Statistical genetics section

hammer commented 9 months ago

Here's an overview of the work I'd like to do with @jdstamp to get this section together. I started writing it up as an email but figured I'd post it here for visibility.

High-level goal: enumerate and evaluate the correctness and performance of methods in sgkit useful for statistical genetics researchers, then write up a few paragraphs in the paper describing these methods.
The paper is on GitHub at https://github.com/pystatgen/sgkit-publication. I've put it up on Overleaf as well if you'd like to have a look. It's in a bit of a rough state right now but it's worth a skim to see the how the statistical genetics section fits into the larger narrative.
We essentially have 3 statistical genetics methods, listed under the Genetic Association and Regression section of the docs: gwas_linear_regression (tests), regenie (tests), and genee (tests). The first of these is simple, so I'd start there.
To evaluate these methods, we'd like to use the HAPNEST data, as discussed at https://github.com/pystatgen/sgkit-publication/issues/43. You can download this data from BioStudies study S-BSST936. Start with the example data which is restricted to 600 individuals.
I put a Jupyter notebook on GitHub with some Python code to download the HAPNEST data and run a GWAS on it. I modified the code from the sgkit GWAS Tutorial.
We also have some Docker environments and code at https://github.com/pystatgen/sgkit/tree/main/validation/gwas to compare REGENIE results to other implementations. I don't know much about what's in there but @eric-czech might be able to answer questions if you look it over and think it could be useful.
If you need compute or storage resources to do this work, please let me know and I can add you to the Google Cloud project I've been using.
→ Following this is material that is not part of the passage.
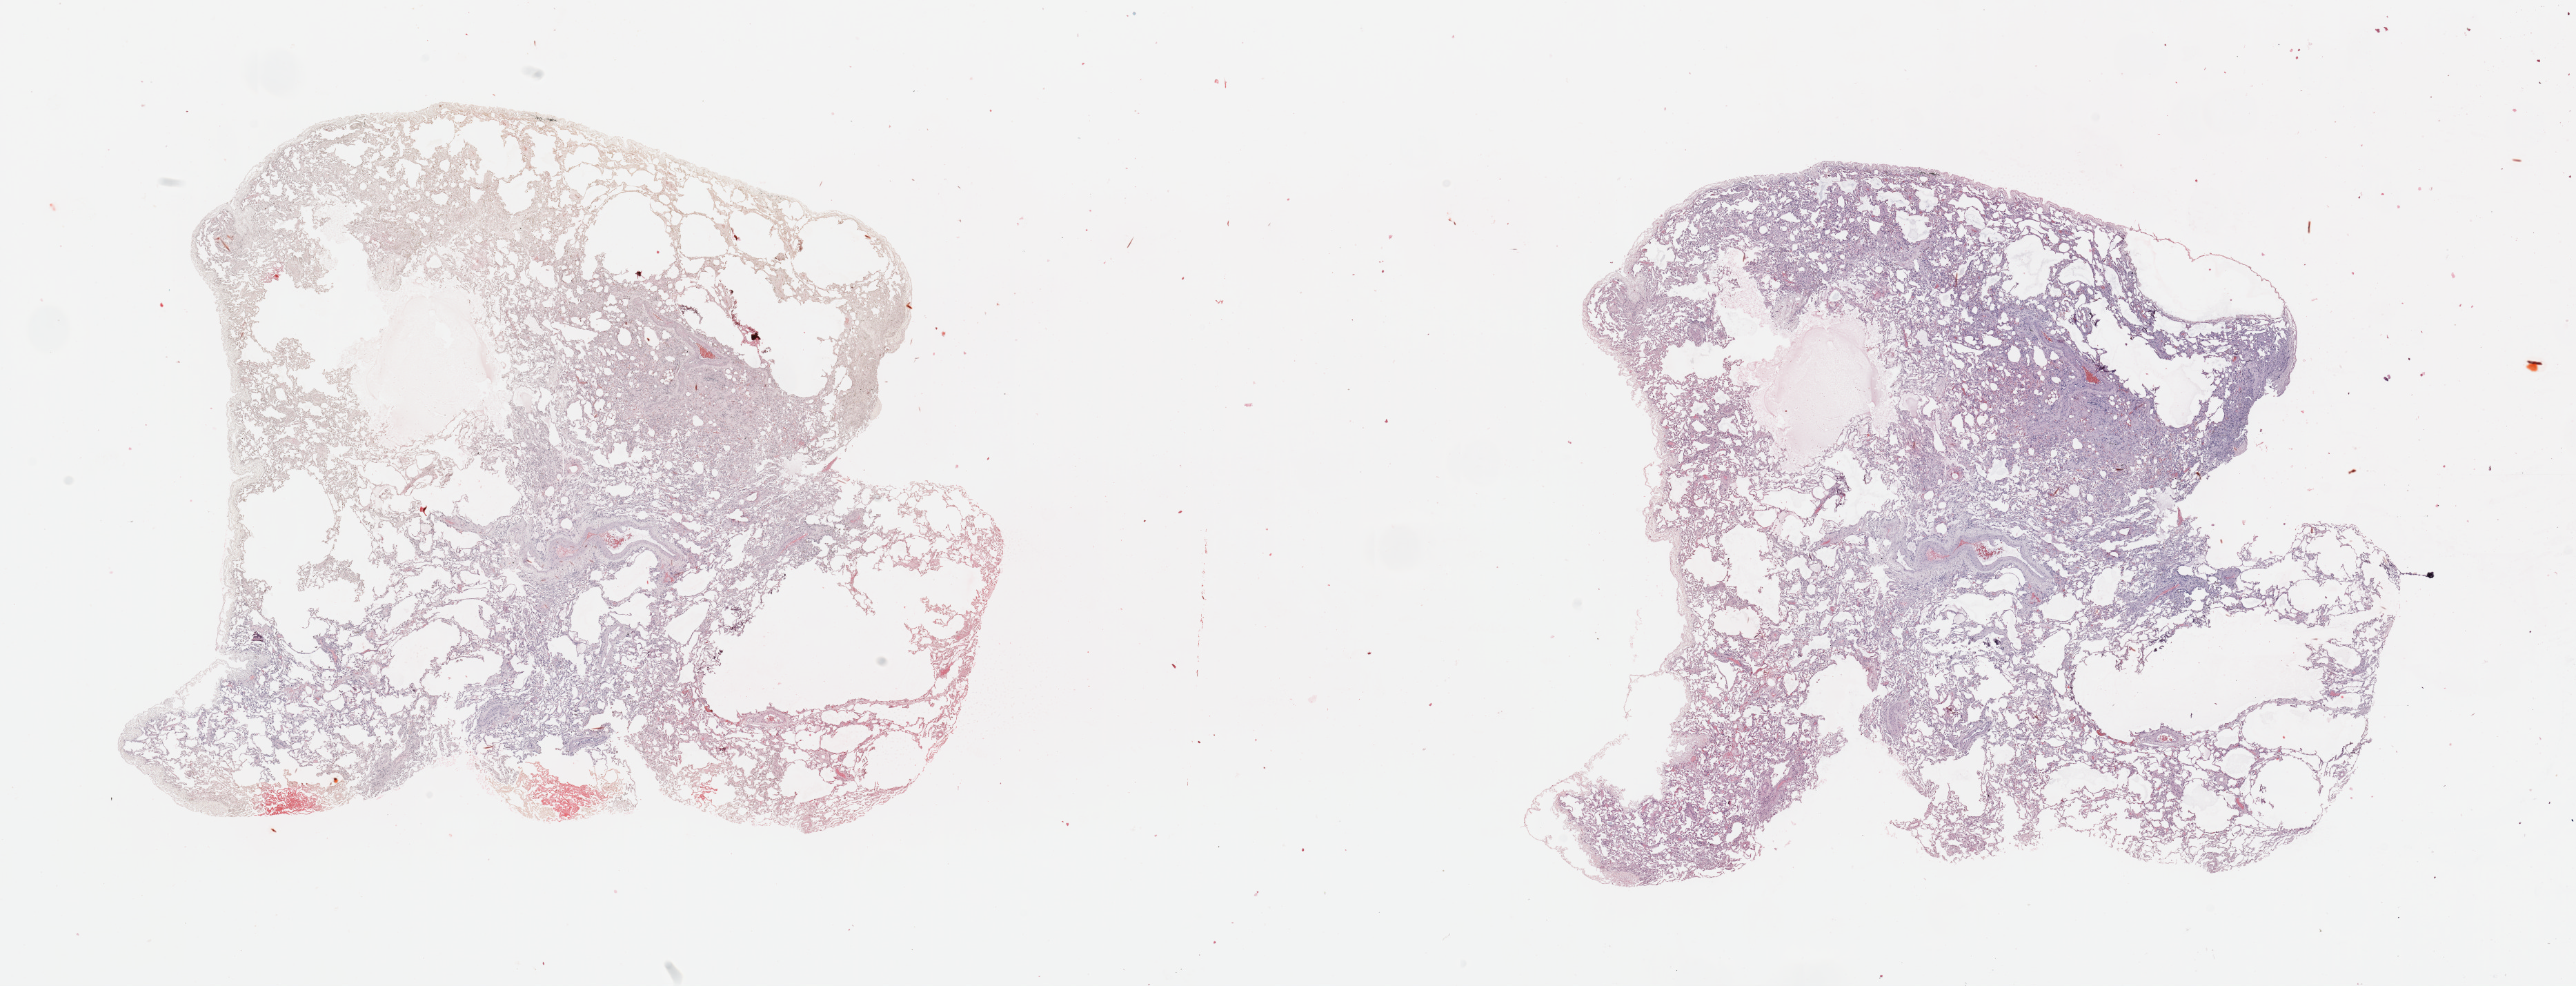
Hematoxylin and eosin (H&E) stained whole-slide image — low-resolution overview of the scanned area, about 29.5 x 11.3 mm. Normal (non-tumour) tissue sample, sampled site: lung. Patient: female, age 48 years.
This section: normal (non-tumour) tissue from the same patient. Patient diagnosis: Squamous cell carcinoma, NOS.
I think a first milestone could be getting the HAPNEST notebook working locally. Then you can try to run the GWAS regression with all phenotypes and examine its output to be sure it's sensible. Once that's sorted, you can run and validate REGENIE and GENE-ε in whatever order seems best to you.
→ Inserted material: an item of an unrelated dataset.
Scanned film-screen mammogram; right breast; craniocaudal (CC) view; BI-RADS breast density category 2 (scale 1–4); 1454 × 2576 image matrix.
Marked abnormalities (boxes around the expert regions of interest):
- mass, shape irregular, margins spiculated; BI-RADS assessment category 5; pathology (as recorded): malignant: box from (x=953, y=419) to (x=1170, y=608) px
If all of the above is accomplished and you still want to keep going, we can consider several additional directions of work.

Analyze the performance of each method as the data scales along the sample and variant dimensions.
Add additional tests for these methods if necessary.
Improve our documentation of these methods. One idea is to add a worked example over real data as we started but did not finish at https://github.com/pystatgen/sgkit/issues/688.
Add capabilities to export our data to the input formats expected by popular standalone statistical genetics tools like SAIGE and REGENIE.
Improve our implemenations, e.g. https://github.com/pystatgen/sgkit/issues/220, https://github.com/pystatgen/sgkit/issues/597.
Try to scale these methods to the full HAPNEST data. Cf. https://github.com/pystatgen/sgkit/issues/390, https://github.com/pystatgen/sgkit/issues/461.
Do a more complete GWAS pipeline over sequencing-derived biobank-scale variation data. Cf. https://github.com/pystatgen/sgkit/discussions/696, https://github.com/related-sciences/ukb-gwas-pipeline-nealelab
Compare the complexity of implementation of these methods with sgkit abstractions to other implementations, including from other language ecosystems. Cf. https://github.com/pystatgen/sgkit/discussions/701, https://github.com/pystatgen/sgkit/issues/448 (Hail). https://github.com/privefl/bigsnpr (R) and https://github.com/OpenMendel (Julia) also look interesting.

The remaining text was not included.